Looking back now, he saved himself from lung cancer and other illnesses associated with smoking. His decision meant we grew up in a ‘ rich’ smoke free environment.
he walked a lot
In Aba then, being called “oji ukwu aga Aba” (the town Trekker), was a derogatory way of saying you were too poor to afford a car. My father walked everyday and everywhere. He used to park his car and walk. Once he came to pick me up from school. He parked his beloved Volkswagen Beetle car because he didn’t want the potholes to damage it. He walked about half a mile to my school. So whilst others were driving home, he held my hand and we walked to his car. One of my class mates noticed that he didn’t drive to school and laughed at the thought of my father not owning a car.
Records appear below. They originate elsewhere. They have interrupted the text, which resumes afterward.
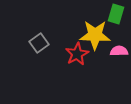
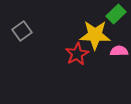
green rectangle: rotated 30 degrees clockwise
gray square: moved 17 px left, 12 px up
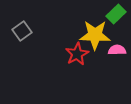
pink semicircle: moved 2 px left, 1 px up
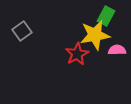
green rectangle: moved 10 px left, 2 px down; rotated 18 degrees counterclockwise
yellow star: rotated 12 degrees counterclockwise
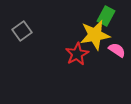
pink semicircle: rotated 36 degrees clockwise
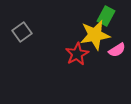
gray square: moved 1 px down
pink semicircle: rotated 114 degrees clockwise
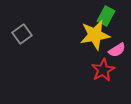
gray square: moved 2 px down
red star: moved 26 px right, 16 px down
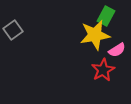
gray square: moved 9 px left, 4 px up
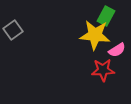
yellow star: rotated 16 degrees clockwise
red star: rotated 25 degrees clockwise
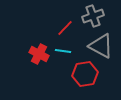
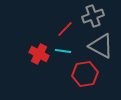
red line: moved 1 px down
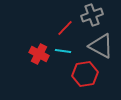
gray cross: moved 1 px left, 1 px up
red line: moved 1 px up
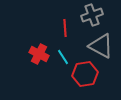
red line: rotated 48 degrees counterclockwise
cyan line: moved 6 px down; rotated 49 degrees clockwise
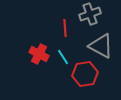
gray cross: moved 2 px left, 1 px up
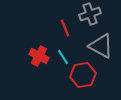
red line: rotated 18 degrees counterclockwise
red cross: moved 2 px down
red hexagon: moved 2 px left, 1 px down
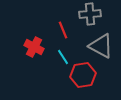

I now see pictures of ‘good dads’ holding their children and realise how wonderful he was. Moreover, all he did was, walk his way to an increased cardiovascular and pulmonary fitness; reduce his risk of contracting hypertension, stroke and heart disease. I can’t recall him having joint pain. In fact, I wish I could walk like he did.
he had a flat belly
My father was slim and his tummy was flat! In today’s world he would have been seen as fit. After all, men and women with toned bodies or better still with six-packs are seen as physically attractive. Back then I didn’t view it that way. To me it was evidence of our low economic status. This was because, word on the streets had it that men with pot bellies were the rich. You had to be rich and have a good life, for your stomach to protrude. It was a sign of wealth. Slim actors who played rich men were made to tie cloth round their stomachs and walk belly first.
In reality, what my dad didn’t have then was, central or abdominal obesity. By having a flat and toned stomach, he reduced his risks of vascular and metabolic diseases. Aesthetically, he was perfect (at least in my mother’s eyes).
I look back and wish I knew then, what I know now. I would have seen how ‘rich’ my childhood was. I’m the opposite of my dad in the sense that; I don’t take walks, I can’t ride bikes, my stomach is….! Since health is wealth, I’m in the ‘poor’ spectrum. I’m almost like the heiress who failed to inherit.